**WHAT YOU WILL DO:**
In the records below, find the line with "time signatures, and" and the line with "Any other *.yml". Print both exactly, along with every line between them, and no other line.

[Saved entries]
--------------------------------
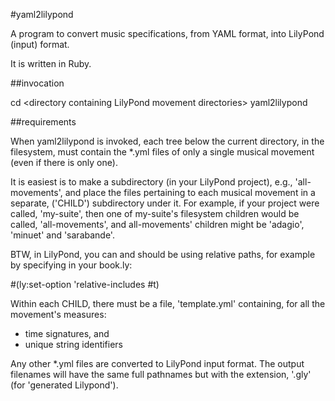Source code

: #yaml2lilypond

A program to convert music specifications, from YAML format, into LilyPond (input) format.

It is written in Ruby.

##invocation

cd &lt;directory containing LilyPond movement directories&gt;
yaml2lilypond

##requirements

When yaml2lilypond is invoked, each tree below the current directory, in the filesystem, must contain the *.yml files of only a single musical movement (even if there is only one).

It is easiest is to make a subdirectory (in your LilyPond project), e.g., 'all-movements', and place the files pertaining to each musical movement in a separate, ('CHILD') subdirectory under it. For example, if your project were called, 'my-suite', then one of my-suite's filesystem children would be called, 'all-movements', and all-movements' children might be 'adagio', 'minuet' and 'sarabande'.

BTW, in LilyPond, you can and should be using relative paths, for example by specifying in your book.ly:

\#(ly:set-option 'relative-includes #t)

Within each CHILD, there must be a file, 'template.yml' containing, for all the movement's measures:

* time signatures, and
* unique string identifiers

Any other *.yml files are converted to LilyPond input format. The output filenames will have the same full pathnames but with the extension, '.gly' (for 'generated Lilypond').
--------------------------------
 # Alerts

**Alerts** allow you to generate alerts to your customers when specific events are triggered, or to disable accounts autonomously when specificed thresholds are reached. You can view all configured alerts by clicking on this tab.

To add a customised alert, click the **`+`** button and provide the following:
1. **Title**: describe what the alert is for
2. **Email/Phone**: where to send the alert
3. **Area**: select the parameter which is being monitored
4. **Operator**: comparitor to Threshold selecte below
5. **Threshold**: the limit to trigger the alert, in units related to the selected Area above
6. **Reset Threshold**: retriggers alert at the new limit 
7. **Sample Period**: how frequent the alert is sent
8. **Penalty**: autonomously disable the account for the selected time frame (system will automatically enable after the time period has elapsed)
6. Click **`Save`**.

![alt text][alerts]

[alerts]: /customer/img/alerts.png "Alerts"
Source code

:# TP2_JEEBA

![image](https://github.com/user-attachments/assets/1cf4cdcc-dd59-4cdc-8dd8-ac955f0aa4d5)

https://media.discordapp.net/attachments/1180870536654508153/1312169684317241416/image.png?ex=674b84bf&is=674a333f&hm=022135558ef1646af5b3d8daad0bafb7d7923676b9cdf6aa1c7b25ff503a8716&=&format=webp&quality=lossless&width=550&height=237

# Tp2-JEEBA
--------------------------------
**SOLUTION TO THIS TASK:**
* time signatures, and
* unique string identifiers

Any other *.yml files are converted to LilyPond input format. The output filenames will have the same full pathnames but with the extension, '.gly' (for 'generated Lilypond').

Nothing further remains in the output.